Monday, November 01, 2004

Lies, Lies, and More Lies


Today, Robert Samuelson touches on something that bothers me a lot about politics in this country. At least in a typical Western parliamentary system, between heckling on the floor of parliament and a weekly question period, there are frequent opportunities for bovine excrement to be called by name. Here? The media doesn't seem to do its job - or want to do its job - preferring to treat any allegation as a "he said, she said" to be resolved by two talking heads (representing the "pro" and "con") and a jabbering news anchor, or to run a sensational rumor apparently to sell additional papers or draw viewers for a later program, rather than spending the five or ten seconds it would take in many of these cases to find and report the truth.

The other day, Larry King was truly scraping bottom with Ann Richards, Al Sharpton, Dennis Prager, and Marc Racicot trading official "talking points" and absurd prevarications, along with pathetic answers to any direct question posed, while Larry played the part of, as Jon Stewart might say, the happy monkey. I just don't know how anybody who is even slightly informed on the issues, given that group of people and that opportunity, would be so seemingly taken in by each side's nonsense, and so unwilling to cry foul when the more absurd falsehoods are presented. And this is now the norm.

Samuelson notes,
While everyone has emphasized the differences between George Bush and John Kerry, what's more revealing are the similarities. Both have avoided some of the nation's most obvious problems: the coming spending explosion to pay baby boomers' retirement benefits (mainly Social Security and Medicare); the relentless advance in health costs that's squeezing wages and other government spending; the rising tide of immigration and the associated social problems; Americans' uncontrolled thirst for insecure foreign oil; and the perils of letting Iran and North Korea go nuclear.

To be sure, the candidates had positions. But these consisted mostly of appealing platitudes that said what people wanted to hear.
Well... yes. And let's not forget George "I cut your taxes" Bush, who refuses to address the Alternative Minimum Tax (AMT) which will soon claw back most or all of the "middle class tax cut" from about 90% of its beneficiaries, or Kerry who is very much aware of that issue but apparently afraid to make it a campaign issue - after all, current budget and deficit projections anticipate the continued expansion of AMT revenues.

Samuelson opines,
At the root of all these glaring omissions is public opinion. On these issues, pleasant solutions don't exist. ... If the public won't abide honest discussion of clear problems -- and our leaders can't lead opinion -- then the problems simply fester.
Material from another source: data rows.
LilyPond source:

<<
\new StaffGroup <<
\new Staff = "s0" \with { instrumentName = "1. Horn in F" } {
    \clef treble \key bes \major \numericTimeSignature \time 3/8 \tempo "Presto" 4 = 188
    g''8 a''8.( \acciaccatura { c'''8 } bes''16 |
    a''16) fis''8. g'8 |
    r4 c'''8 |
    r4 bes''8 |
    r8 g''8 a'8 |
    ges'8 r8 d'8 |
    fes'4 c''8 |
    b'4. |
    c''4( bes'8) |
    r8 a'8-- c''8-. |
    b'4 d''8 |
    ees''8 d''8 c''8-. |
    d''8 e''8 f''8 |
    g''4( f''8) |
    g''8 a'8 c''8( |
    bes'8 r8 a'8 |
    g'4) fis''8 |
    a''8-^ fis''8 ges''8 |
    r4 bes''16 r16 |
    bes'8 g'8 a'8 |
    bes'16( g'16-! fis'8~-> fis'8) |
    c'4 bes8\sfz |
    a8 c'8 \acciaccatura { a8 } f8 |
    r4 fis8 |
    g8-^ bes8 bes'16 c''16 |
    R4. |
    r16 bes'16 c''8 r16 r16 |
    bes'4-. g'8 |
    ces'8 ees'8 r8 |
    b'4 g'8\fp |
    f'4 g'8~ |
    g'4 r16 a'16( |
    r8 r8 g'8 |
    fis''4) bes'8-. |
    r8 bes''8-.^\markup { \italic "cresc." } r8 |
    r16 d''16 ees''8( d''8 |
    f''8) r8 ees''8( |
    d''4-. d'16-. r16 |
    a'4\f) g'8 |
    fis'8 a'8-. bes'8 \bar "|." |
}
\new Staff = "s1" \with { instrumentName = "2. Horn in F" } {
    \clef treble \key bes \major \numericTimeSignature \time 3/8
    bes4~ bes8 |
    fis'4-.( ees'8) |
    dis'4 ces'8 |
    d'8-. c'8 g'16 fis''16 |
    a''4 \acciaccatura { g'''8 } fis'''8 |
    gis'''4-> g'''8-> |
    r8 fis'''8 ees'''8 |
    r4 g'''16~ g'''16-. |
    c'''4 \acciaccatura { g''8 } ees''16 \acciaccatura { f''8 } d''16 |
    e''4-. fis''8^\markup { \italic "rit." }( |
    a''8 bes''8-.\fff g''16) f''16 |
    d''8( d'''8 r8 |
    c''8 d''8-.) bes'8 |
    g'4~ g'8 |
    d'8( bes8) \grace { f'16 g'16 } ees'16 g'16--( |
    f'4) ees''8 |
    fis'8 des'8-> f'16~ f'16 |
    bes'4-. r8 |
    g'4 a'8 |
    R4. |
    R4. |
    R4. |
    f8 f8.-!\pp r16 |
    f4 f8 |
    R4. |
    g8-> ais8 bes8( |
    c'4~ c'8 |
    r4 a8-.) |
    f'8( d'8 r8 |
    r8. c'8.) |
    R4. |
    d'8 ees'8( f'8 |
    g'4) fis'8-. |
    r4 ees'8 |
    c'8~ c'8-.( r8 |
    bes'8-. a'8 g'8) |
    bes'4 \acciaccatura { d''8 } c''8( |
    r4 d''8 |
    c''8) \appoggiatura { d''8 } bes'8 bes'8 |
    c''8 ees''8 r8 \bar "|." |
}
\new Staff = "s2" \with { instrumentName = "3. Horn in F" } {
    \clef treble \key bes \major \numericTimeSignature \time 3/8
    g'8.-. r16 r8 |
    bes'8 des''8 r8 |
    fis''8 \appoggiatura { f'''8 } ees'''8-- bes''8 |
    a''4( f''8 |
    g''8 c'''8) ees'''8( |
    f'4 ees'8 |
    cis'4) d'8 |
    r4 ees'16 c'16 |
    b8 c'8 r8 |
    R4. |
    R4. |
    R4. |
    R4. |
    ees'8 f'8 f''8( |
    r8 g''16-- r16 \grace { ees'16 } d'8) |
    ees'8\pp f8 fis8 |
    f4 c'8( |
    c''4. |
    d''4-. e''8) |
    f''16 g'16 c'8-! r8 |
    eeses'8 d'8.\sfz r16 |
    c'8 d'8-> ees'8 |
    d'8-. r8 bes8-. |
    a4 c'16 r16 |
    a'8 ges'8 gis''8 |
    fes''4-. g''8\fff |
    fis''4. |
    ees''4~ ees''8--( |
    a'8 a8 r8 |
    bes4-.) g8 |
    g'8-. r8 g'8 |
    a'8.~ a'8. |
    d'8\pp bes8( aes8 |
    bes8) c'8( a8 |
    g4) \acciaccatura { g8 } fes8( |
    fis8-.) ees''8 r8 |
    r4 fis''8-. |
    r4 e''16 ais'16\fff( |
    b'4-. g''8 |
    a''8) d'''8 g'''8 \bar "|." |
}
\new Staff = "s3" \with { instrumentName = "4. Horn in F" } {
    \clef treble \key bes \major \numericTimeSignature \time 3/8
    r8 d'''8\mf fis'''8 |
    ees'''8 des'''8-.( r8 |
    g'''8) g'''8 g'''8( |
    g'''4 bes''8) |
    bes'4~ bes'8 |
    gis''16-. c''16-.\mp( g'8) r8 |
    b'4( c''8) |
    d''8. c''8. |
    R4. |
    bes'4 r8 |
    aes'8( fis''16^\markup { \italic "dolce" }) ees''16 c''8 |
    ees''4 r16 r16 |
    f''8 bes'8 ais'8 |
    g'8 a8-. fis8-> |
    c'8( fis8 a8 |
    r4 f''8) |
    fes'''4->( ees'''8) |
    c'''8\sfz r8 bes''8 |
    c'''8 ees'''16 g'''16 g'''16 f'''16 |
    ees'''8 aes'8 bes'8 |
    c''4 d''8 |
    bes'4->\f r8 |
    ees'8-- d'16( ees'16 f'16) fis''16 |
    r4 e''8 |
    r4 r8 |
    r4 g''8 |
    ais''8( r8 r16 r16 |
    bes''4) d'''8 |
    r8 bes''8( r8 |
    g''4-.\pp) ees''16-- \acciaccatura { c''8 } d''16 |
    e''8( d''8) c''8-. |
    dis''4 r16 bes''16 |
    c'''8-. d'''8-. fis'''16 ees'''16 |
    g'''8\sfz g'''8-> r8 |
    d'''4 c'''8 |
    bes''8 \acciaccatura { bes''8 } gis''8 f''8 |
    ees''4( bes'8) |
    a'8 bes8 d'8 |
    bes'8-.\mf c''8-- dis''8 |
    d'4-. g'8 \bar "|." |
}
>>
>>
In this campaign, neither Bush nor Kerry has risen above that dilemma.

That suggests that many of our largest social problems will progressively worsen until they get so bad that we're forced to deal with them. Or they deal harshly with us. This is the true deadlock, and it may be incurable.
Still, I wonder what would happen if an incumbent President, particularly one with a majority in both houses, truly took on the hard issues, rather than making every significant initiative take effect in his second term. What if a President dared to tell the truth and to lead during his first term, rather than treating it as an audition. After all, are we so stupid to think that Bush truly thought that the Israel-Palestine "road map" would be more or less complete in 2005? That the Medicare prescription benefit wasn't put off until 2006 because it is anticipated that many (or most) seniors will find it horribly lacking? That Afghanistan's Parliamentary elections won't take place until 2005 (even as its first Presidential election was moved up to make Bush-friendly headlines)? That although nominal sovereignty was handed over to a new, appointed council of Iraqi's, no election will occur until 2005? Everything difficult goes into the second term.

Well, yes... maybe we are that stupid.

(I single out Bush not because this is unique, but because he is the incumbent, and likes to pretend that he is a leader. By way of Democratic example, the roots of Clinton's failure in his Israel-Palestine peace efforts lie largely in his failure to address the hard issues, such as borders, settlements, and refugees, until his last six months in office.)